Considerações finais
Neste artigo, ao adotar um objeto muito estudado por diferentes autores e especialmente pelo professor Gilmar de Carvalho, buscamos localizá-lo enquanto produção cultural, processo cultural e como veículo jornalístico que estabelece uma linguagem própria aos grupos populares, seus consumidores. E, apesar da proliferação dos jornais e diferentes mídias, a literatura de cordel se expandiu se apropriando de temáticas e tecnologias contemporâneas.
Essa literatura tem se ampliado e ganhando espaço além das localidades nas quais são produzidas e para públicos mais diversificados. Conforme destacou Carvalho (2017), o cordel e a xilogravura se mantêm ganhando espaço nos meios populares e científicos, como é o caso das participações na Bienal Internacional do Livro do Ceará e em outros estados, e nas escolas, contribuindo, portanto, para sua maior divulgação.
Como vimos em Carvalho, os folhetos de cordel utilizados na publicidade acabaram se consolidando e constituindo uma linguagem própria no Ceará, ao que o autor chama de “linguagem cearense de publicidade”. Isso faz com que sejam adotadas as referências e formatos da literatura popular nos mecanismos mercadológicos para venda e comercialização de produtos. Dessa forma, compromete a autoria e o vínculo cultural com o grupo popular de origem; mas, mantém as aproximações de linguagem e a eficiência na comunicação com o público.

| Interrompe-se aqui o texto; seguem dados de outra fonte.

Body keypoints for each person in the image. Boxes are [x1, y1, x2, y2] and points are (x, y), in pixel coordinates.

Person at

Em Beltrão, a literatura de cordel é definida com ênfase como instrumento jornalístico em que o poeta/autor é o responsável pelo registro e divulgação de fatos importantes para a comunidade na qual está inserido. O cordel como veículo jornalístico traz uma identidade direta com o público por trazer suas histórias, suas impressões sobre determinados fatos, seus acontecimentos.
O poeta-jornalista é dinâmico ao coletar as impressões e sentimentos do grupo e em pouco tempo, quase que imediatamente após o fato ocorrer, circulam seus folhetos informativos. E, ainda, trazem como característica da notícia uma forte ênfase emocional, se aproximando ainda mais do público que “não é sensível ao objetivismo jornalístico”. Como pode ser visto nos versos do cordel “Marielle- o sonho não acabou”, e também no folheto “Covid-19- O vírus da morte”.

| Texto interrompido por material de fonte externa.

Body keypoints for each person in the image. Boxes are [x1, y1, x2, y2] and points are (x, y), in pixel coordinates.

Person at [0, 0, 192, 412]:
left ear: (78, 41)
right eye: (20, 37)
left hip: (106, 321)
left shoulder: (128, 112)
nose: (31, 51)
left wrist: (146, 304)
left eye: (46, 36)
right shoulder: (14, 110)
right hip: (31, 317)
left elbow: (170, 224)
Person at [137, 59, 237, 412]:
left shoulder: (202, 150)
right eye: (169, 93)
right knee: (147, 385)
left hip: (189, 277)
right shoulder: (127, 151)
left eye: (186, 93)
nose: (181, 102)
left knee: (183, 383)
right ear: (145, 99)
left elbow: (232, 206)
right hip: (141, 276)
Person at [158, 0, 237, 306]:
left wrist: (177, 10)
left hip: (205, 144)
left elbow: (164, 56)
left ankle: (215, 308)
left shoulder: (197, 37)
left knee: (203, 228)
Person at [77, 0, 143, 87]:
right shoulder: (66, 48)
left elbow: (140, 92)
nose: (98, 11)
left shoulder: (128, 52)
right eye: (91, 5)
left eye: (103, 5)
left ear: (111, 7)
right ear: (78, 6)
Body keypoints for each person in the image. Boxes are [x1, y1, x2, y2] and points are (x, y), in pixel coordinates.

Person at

Portanto, os folhetos de cordel são meios de comunicação diretamente ligados à cultura popular e toda sua linguagem está diretamente ligada ao seu universo cultural, diverso, contraditório, de produção e criação de patrimônios. Os folhetos são expressões culturais que têm efetivamente função comunicativa e fazem parte do contexto folkcomunicacional, e por isso são canais familiares, próximos e próprios tanto para o comunicador quanto para o receptor.
A interseção do jornalismo na Literatura de Cordel, exemplificada com a crítica do cordelista em duas produções, corrobora a importância da literatura de cordel no âmbito jornalístico. E, mediante a pesquisa de Gilmar de Carvalho colocando-a no meio publicitário com ressalvas à interferência do mercado na produção popular; vislumbramos a ampliação do diálogo entre publicidade, jornalismo e Folkcomunicação.